Politics

NDP willing to withhold health funding to provinces with abortion barriers

The NDP says it's willing to withhold federal healthcare funding for provinces with barriers to abortion. The pledge came out of the NDP's 2019 election platform, released on Sunday during the Ontario NDP's convention in Hamilton.

Promise to enforce the Health Act came out of NDP's 2019 election platform

Abortion rights activists demonstrate on Parliament Hill in Ottawa on May 9, 2019. (Sean Kilpatrick/The Canadian Press)

The NDP says it's willing to withhold federal healthcare funding for provinces with barriers to abortion.

"In order for the provinces to get money they need to comply with the Canada Health Act," said party spokesperson Melanie Richer.

"The NDP will enforce the Canada's Health Act to make sure that the provinces make medical and surgical abortion available in all parts of the country, without barriers."

The pledge came out of the NDP's 2019 election platform, released on Sunday during the Ontario NDP's convention in Hamilton.

While abortion is legal in Canada, accessing the service in a timely matter isn't always easy.

Under the Canada Health Act, abortion services are insured in all provinces and territories. But some provinces have placed limits on funding for the procedure. Ontario does not fund abortions at every clinic, while New Brunswick does not fund abortions at clinics at all, only in hospitals. In its 2016-2017 annual report, Health Canada said New Brunswick's lack of coverage "remains a concern."

"Only one hospital in six offers abortion, and some provinces refuse to cover the cost of surgical abortion outside hospitals. Lack of access is even worse for people in rural areas and the North," notes the NDP's platform.

"It's not enough for elected officials to say that they won't reopen the abortion debate – we need leaders to take action to improve access to services."

Liberals fundraising off of debate

The abortion debate has slowly crept back into Canadian politics after a series of U.S. states passed restrictive legislation, including Alabama's state legislature which passed a law last month banning virtually all abortions, although it hasn't come into force yet. 

The federal Liberals have accused the Conservatives of wanting to reopen the abortion debate — something party leader Andrew Scheer has insisted he will not do. 

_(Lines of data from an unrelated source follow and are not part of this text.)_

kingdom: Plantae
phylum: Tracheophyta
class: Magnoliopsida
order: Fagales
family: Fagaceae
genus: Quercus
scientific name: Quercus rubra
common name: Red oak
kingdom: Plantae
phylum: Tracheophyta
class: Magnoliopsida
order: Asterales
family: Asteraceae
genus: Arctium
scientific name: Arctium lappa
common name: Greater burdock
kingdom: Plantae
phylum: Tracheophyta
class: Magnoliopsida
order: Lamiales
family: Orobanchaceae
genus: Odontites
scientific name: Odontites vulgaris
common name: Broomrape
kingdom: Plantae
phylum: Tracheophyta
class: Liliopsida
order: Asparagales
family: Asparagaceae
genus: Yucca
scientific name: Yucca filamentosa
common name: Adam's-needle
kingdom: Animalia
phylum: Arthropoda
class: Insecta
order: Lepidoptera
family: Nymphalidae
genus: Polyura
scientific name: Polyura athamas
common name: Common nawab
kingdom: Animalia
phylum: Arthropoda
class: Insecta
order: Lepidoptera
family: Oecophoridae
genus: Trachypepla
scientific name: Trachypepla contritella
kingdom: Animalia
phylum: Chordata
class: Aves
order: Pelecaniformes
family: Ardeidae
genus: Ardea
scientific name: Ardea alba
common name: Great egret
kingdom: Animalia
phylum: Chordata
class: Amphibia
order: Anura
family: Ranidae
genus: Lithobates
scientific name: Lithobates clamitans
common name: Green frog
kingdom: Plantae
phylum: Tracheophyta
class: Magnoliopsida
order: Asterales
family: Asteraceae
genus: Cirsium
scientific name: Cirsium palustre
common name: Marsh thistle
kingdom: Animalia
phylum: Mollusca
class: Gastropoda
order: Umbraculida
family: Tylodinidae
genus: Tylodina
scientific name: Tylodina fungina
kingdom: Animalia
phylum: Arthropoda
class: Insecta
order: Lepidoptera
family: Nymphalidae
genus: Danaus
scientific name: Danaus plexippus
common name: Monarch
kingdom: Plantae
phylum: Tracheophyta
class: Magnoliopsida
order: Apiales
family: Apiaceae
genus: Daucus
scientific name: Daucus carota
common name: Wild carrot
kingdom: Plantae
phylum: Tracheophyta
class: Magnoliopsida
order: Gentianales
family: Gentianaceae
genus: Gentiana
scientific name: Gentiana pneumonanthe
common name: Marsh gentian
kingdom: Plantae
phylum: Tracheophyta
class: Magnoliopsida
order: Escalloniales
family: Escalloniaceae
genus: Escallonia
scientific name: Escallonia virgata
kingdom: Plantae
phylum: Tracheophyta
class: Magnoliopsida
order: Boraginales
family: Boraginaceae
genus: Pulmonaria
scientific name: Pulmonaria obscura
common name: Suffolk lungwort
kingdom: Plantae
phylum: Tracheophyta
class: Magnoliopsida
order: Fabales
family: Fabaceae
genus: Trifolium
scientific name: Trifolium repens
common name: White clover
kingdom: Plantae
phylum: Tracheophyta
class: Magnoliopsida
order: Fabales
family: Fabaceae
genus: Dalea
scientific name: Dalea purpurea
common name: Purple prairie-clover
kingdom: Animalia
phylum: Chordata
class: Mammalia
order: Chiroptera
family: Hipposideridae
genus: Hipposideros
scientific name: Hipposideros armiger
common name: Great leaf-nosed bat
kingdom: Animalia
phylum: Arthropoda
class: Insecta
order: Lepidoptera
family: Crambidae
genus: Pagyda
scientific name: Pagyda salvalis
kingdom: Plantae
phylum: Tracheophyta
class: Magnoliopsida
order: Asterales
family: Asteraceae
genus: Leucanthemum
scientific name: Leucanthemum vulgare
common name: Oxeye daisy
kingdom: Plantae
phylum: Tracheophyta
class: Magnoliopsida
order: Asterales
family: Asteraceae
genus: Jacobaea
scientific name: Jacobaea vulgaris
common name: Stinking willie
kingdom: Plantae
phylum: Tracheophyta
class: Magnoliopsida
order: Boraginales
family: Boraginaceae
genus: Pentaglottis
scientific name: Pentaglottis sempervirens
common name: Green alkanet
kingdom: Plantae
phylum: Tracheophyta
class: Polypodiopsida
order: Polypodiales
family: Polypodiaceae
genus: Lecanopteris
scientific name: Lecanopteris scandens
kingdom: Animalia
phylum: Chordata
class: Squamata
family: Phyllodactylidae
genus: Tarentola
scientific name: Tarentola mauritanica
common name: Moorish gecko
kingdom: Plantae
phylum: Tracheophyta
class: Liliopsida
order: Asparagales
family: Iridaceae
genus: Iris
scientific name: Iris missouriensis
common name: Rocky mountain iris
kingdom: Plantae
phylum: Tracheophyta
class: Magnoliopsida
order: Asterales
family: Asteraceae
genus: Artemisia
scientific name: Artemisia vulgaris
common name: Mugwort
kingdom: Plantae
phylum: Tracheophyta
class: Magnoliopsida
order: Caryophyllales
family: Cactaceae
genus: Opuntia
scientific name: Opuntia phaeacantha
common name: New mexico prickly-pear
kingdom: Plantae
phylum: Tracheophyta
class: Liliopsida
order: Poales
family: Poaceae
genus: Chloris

Soon after the Alabama bill passed, the Liberal Party of Canada issued a fundraising letter to supporters of reproductive rights, calling it "alarming" that a dozen Conservatives attended last week's "March for Life" rally on Parliament Hill.

"While some Conservative MPs are trying to reopen that debate by speaking at anti-choice events, screening anti-choice films, or empowering conservative politicians who 'pledge to make abortion unthinkable in our lifetime,' Liberals know that women in Canada have the right to make their own health decisions," the pitch for donations said.

The letter listed the names and ridings of the Conservative MPs who attended the rally.

Prime Minister Justin Trudeau also said he raised the issue of abortion access when U.S. Vice-President Mike Pence visited Ottawa earlier this month. He had previously been critical of what he called a "backsliding" on women's rights in U.S. states.